Monkey. It was a Japanese series vaguely based on some sort of Eastern Buddhist myth and dubbed badly into English. The central character was a sort of half-man, half-monkey, who travels around on a flying cloud beating up bad guys. The associated merchandise was a BBC single of the signature tune, which my parents bought me and I would play again and again.
What’s your guilty pleasure?
I don’t subscribe to the term “guilty pleasure”, but the worst programme I like is Homes Under the Hammer. I can’t believe it’s on; they might as well televise an auditor going through a paper manufacturer’s accounts. I find it absorbing, possibly because it’s on when I’m supposed to be working.
What would you cancel a night out for?
Sherlock. I love Sherlock Holmes and I was initially annoyed by the idea that it was set in the modern day so I tuned in with my arms folded. But it’s so stylish, fast-moving and brilliantly acted that I fell in love with him all over again.
What makes you blush?
The comedy of embarrassment can make me shudder, as well as laugh. If I’m feeling a little more sensitive than usual, watching an episode of Frasier or The Office is hard – brilliant though they are.
Does your wife Victoria Coren share your tastes?
Relatively. She’s keener on reality TV, but then she gambles on it. We watch boxed sets: recently 30 Rock and Homeland, which I quite liked.
What would you love to present?
Hosting Have I Got News For You? is brilliant fun. They’re doing very well having lots of hosts, so I wouldn’t necessarily advocate getting me to do it every week. But if they asked me, I’d be very surprised if I said “no”.
What programme would you rescue from the archives?
Not being rude about our era but there’s virtually nothing left: everything’s been brought back. I’d probably put my shoulder behind the commissioning of new shows.
Have you done that recently?
I haven’t filmed it yet but my new show Was It Something I Said? is based on quotations. The aim is to make it loose and discursive, not brash and impactful – although TV commissioners probably wouldn’t want me to say that we don’t want it to be impactful! I want it to be more of a cardigan of a comedy show than a baseball cap.
…even though viewers will be able to play along on Twitter. Do you do much tweeting?
No. It’s so public. If you’re on TV and tweet anything, it’s like sending out a press release. That makes me more reticent to talk about what I’m having for lunch in case a journalist infers it’s a statement about our farming industry.
Who would be your ideal dinner-party guest?
Peter Cook. I’m a huge fan of his comedy, but also I sense that for much of his life he was under-productive. I get the feeling that the best of Cook was what he was like as a person – if you met him on a good day.
Who would you cast in a film of your life?
I’d want the work. I’ve just finished shooting a comedy drama for BBC2 about a British embassy in one of the ex-Soviet “stans” with Robert Webb and really enjoyed it. Much as I like doing 10 O’Clock Live and that kind of thing, I definitely don’t want to stop acting.
1. TOWIE or Made in Chelsea? I’ve never watched either. Maybe they’re both brilliant.
2. MasterChef or Bake Off? Bake Off
3. Radio 4 or Radio 2? Radio 4
4. Michael McIntyre or John Bishop? Michael McIntyre
5. Antiques Roadshow or University Challenge? Oh, that’s a tricky one. Antiques Roadshow.
10 O’Clock Live returns tonight at 10pm on Channel 4.

Saved entries
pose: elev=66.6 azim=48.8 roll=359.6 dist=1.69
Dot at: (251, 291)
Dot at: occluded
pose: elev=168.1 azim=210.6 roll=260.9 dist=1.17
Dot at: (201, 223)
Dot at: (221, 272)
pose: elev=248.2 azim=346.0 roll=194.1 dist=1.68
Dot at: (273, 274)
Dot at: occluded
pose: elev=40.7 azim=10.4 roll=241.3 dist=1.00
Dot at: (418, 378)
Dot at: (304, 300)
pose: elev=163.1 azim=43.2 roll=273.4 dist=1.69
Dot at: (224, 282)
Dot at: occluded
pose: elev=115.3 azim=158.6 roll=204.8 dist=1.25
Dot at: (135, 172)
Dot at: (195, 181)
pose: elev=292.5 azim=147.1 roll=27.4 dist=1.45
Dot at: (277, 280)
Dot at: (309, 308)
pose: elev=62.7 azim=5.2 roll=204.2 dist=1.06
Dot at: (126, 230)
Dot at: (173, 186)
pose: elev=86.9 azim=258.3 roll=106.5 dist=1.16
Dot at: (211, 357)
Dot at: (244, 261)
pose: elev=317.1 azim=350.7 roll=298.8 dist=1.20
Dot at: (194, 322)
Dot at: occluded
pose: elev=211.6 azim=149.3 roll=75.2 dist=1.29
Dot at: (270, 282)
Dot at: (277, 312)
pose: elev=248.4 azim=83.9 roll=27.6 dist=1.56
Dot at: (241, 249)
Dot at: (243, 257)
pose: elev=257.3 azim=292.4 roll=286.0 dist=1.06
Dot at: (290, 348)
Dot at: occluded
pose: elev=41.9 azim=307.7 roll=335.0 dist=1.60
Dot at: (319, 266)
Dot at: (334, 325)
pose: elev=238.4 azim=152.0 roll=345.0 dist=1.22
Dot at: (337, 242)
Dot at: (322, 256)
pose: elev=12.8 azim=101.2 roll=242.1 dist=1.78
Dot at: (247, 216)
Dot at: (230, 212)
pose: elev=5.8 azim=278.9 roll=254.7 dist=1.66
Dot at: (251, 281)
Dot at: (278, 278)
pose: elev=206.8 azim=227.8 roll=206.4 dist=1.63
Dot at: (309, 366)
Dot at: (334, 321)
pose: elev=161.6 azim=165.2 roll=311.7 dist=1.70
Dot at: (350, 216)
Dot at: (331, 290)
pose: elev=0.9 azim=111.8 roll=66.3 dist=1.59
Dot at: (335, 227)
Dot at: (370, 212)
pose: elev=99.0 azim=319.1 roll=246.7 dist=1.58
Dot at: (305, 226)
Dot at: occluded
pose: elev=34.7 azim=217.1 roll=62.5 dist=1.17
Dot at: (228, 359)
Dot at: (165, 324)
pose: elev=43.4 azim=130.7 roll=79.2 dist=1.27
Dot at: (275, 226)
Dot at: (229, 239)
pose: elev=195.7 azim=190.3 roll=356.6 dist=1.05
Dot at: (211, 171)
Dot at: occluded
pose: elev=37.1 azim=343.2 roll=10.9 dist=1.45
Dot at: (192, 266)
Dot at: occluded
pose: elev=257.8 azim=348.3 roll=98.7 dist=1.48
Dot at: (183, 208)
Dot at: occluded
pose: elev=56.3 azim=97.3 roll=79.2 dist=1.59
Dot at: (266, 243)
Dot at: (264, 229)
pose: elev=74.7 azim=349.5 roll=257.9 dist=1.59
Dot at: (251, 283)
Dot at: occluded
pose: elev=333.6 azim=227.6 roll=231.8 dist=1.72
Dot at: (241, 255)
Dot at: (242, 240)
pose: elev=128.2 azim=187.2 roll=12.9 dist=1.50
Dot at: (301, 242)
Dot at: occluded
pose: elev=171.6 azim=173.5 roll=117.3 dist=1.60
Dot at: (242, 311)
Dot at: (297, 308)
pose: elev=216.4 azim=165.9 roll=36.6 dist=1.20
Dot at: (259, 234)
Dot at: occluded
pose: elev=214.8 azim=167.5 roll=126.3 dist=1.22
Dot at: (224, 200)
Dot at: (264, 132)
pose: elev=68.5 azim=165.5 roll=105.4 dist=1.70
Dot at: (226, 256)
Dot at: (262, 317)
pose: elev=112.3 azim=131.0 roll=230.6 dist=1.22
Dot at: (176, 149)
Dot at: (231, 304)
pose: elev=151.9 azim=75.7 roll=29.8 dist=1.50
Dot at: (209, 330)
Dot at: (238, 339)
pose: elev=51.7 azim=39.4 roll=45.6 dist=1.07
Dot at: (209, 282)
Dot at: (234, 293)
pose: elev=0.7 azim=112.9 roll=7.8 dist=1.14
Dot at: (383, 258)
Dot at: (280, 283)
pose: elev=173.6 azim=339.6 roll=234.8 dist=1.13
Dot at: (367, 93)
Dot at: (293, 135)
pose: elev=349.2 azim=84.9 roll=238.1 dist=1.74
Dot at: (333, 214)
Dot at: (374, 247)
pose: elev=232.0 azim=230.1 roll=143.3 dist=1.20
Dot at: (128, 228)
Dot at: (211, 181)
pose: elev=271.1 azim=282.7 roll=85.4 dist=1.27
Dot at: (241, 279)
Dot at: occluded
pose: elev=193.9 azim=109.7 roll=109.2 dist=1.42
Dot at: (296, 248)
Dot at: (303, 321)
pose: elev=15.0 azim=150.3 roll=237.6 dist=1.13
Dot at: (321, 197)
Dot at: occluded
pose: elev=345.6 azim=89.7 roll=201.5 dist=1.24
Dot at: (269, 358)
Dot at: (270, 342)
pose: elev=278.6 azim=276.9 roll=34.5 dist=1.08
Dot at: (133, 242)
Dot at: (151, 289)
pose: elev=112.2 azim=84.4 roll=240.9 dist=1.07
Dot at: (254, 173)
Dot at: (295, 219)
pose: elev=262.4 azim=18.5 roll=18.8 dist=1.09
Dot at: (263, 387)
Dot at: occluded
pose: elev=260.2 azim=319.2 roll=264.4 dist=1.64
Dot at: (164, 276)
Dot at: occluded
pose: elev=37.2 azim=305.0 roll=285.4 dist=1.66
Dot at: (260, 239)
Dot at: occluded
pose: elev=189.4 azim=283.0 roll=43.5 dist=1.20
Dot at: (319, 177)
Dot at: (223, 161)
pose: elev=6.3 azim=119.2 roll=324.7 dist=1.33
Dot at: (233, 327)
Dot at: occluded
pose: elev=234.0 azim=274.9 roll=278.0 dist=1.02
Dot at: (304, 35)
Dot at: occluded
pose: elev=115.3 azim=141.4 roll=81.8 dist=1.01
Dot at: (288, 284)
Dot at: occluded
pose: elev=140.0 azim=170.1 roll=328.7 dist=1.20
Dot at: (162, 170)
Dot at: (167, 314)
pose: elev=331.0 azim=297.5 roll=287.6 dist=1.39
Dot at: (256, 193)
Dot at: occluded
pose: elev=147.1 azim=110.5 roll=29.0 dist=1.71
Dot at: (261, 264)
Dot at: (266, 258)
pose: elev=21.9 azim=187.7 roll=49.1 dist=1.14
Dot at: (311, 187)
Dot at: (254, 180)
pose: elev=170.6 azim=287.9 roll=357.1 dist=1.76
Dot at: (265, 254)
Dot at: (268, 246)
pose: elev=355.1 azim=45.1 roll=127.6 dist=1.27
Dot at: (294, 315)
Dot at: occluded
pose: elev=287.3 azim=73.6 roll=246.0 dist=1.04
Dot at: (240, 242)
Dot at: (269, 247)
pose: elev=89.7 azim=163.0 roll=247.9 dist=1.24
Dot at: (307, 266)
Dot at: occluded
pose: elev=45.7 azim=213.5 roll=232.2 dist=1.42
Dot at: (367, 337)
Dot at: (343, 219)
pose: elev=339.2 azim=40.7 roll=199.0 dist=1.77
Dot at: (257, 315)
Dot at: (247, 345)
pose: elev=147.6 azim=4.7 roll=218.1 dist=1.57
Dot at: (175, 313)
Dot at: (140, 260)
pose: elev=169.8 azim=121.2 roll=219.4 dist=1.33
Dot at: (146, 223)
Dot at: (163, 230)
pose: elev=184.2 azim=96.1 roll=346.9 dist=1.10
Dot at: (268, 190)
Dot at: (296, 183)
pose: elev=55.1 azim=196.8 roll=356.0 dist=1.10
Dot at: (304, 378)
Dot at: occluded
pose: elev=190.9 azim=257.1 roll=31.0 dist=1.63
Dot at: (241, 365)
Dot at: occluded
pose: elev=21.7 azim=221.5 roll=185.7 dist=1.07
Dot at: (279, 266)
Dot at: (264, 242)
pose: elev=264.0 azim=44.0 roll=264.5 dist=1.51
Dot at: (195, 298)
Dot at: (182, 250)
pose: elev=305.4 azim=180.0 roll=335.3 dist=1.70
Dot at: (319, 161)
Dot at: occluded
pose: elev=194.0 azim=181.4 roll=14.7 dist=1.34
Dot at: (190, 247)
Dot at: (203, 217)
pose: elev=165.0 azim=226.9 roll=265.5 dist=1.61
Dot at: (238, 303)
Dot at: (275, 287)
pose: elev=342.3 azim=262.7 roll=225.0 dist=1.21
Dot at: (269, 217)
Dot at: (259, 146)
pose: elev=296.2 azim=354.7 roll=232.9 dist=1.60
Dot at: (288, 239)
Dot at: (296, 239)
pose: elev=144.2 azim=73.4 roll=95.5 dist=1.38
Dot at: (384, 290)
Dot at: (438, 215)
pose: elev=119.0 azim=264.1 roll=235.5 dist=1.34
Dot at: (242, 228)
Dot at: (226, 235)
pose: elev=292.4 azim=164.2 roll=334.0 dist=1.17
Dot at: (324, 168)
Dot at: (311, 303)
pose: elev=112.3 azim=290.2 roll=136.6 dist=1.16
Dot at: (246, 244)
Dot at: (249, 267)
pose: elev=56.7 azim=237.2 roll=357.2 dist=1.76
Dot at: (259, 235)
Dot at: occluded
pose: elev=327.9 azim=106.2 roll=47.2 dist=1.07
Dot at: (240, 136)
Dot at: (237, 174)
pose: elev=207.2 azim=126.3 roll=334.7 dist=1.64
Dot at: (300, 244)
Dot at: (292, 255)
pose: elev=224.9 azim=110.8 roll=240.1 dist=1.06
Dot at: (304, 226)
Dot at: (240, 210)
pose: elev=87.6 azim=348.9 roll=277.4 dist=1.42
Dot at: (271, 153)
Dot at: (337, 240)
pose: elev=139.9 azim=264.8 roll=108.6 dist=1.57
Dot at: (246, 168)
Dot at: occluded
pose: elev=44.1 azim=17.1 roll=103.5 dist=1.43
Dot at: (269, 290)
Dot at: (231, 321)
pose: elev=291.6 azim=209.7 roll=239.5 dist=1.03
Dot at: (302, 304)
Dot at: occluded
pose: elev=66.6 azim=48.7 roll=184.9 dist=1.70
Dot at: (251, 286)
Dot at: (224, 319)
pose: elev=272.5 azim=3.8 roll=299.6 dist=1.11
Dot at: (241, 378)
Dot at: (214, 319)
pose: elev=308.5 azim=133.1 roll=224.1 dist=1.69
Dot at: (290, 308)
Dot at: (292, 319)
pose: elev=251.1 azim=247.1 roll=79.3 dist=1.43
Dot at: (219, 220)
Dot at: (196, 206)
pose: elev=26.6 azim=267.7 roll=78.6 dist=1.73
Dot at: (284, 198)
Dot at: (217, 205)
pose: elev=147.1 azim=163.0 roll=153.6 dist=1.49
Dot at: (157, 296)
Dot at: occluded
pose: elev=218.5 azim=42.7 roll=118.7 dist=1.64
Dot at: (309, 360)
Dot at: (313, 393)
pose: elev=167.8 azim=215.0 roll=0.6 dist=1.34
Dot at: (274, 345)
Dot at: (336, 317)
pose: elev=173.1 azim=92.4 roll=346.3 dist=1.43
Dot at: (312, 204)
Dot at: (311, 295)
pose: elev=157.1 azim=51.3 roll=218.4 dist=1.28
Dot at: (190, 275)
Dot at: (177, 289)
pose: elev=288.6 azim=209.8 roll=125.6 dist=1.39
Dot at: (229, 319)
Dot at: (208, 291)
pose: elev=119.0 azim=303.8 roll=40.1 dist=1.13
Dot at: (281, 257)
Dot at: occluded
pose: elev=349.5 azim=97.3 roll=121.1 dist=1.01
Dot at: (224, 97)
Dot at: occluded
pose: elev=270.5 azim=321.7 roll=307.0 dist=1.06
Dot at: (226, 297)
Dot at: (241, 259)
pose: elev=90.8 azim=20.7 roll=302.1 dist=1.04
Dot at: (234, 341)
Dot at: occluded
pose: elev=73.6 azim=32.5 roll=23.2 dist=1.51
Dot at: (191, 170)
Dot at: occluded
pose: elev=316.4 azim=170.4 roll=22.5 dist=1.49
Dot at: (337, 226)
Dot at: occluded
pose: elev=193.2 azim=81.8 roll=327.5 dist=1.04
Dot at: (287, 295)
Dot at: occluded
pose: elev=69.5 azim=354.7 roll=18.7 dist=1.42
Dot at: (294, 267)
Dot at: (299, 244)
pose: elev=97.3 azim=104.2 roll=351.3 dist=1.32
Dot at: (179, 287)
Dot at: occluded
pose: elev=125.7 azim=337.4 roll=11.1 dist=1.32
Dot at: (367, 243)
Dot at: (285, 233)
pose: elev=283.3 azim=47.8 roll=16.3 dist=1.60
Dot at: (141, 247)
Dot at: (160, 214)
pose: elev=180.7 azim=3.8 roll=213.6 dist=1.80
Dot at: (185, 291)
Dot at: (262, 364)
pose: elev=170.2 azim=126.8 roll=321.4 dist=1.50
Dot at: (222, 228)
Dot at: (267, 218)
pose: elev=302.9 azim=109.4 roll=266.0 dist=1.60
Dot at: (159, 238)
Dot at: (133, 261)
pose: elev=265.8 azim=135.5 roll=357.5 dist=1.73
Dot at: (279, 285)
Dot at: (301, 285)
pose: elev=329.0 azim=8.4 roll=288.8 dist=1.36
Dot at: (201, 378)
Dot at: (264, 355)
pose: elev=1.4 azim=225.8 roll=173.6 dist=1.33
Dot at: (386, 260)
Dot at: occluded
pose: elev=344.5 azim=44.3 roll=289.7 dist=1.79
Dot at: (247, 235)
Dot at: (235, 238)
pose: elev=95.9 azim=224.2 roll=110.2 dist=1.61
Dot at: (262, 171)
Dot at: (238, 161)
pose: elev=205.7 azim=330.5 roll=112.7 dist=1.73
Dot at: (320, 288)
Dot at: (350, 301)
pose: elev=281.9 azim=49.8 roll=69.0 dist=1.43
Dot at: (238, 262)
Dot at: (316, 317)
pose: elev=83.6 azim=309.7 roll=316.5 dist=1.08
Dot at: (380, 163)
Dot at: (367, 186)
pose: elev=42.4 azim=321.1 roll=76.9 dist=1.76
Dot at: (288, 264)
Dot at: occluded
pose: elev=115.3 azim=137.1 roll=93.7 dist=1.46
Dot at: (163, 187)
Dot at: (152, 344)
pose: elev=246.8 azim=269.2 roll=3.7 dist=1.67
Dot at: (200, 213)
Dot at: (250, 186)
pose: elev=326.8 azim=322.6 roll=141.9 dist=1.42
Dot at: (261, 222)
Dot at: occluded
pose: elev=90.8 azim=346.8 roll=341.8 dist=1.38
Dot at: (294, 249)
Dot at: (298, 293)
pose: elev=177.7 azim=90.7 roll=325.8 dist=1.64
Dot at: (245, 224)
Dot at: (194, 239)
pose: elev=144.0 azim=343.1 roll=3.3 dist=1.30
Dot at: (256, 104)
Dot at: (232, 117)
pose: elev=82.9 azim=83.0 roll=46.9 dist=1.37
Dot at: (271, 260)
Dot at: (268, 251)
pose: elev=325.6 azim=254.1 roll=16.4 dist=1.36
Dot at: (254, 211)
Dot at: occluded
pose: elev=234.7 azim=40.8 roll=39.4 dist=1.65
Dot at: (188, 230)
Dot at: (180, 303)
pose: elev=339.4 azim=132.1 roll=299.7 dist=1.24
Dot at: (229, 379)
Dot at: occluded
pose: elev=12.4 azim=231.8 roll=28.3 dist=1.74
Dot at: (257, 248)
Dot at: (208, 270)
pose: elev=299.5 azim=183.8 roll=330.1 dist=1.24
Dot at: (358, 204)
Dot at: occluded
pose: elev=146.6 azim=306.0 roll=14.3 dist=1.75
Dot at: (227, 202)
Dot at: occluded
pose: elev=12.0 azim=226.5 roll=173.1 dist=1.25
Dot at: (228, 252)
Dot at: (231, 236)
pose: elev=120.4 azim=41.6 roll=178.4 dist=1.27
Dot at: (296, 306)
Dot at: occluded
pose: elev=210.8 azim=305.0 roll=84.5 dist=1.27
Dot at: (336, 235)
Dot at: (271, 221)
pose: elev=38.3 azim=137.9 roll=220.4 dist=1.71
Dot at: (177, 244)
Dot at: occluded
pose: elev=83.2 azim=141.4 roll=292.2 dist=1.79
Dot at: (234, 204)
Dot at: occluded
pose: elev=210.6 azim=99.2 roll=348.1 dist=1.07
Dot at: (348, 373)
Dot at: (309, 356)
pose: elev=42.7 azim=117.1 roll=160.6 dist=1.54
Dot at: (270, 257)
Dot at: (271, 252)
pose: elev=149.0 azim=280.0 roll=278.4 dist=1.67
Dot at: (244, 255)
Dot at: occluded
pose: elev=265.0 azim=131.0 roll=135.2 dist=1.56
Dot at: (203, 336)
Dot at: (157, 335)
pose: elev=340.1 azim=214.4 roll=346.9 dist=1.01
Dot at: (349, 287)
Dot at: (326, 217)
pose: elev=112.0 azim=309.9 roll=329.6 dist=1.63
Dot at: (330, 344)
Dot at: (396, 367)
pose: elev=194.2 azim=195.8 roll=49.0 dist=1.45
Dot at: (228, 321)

* [STUDY QUESTIONS]:
**A)** Translate this sentence from the interview into Spanish: "I love Sherlock Holmes and I was initially annoyed by the idea that it was set in the modern day so I tuned in with my arms folded."
**B)** Decide whether each statement agrees with the interview, and support each yes or no with the words from the interview that settle it: (i) The speaker's parents bought a BBC single of the Monkey signature tune. (ii) The speaker tweets a great deal. (iii) Victoria Coren likes reality TV more than the speaker does.
**C)** Reproduce everything in the interview above from "What would you love" down to "done that recently?".

* [WRITTEN RESPONSES]:
**A)** Me encanta Sherlock Holmes y al principio me molestaba la idea de que estuviera ambientada en la época actual, así que me puse a verla con los brazos cruzados.

**B)**
(i) Yes: "The associated merchandise was a BBC single of the signature tune, which my parents bought me"
(ii) No: "No. It’s so public."
(iii) Yes: "She’s keener on reality TV"

**C)**
What would you love to present?
Hosting Have I Got News For You? is brilliant fun. They’re doing very well having lots of hosts, so I wouldn’t necessarily advocate getting me to do it every week. But if they asked me, I’d be very surprised if I said “no”.
What programme would you rescue from the archives?
Not being rude about our era but there’s virtually nothing left: everything’s been brought back. I’d probably put my shoulder behind the commissioning of new shows.
Have you done that recently?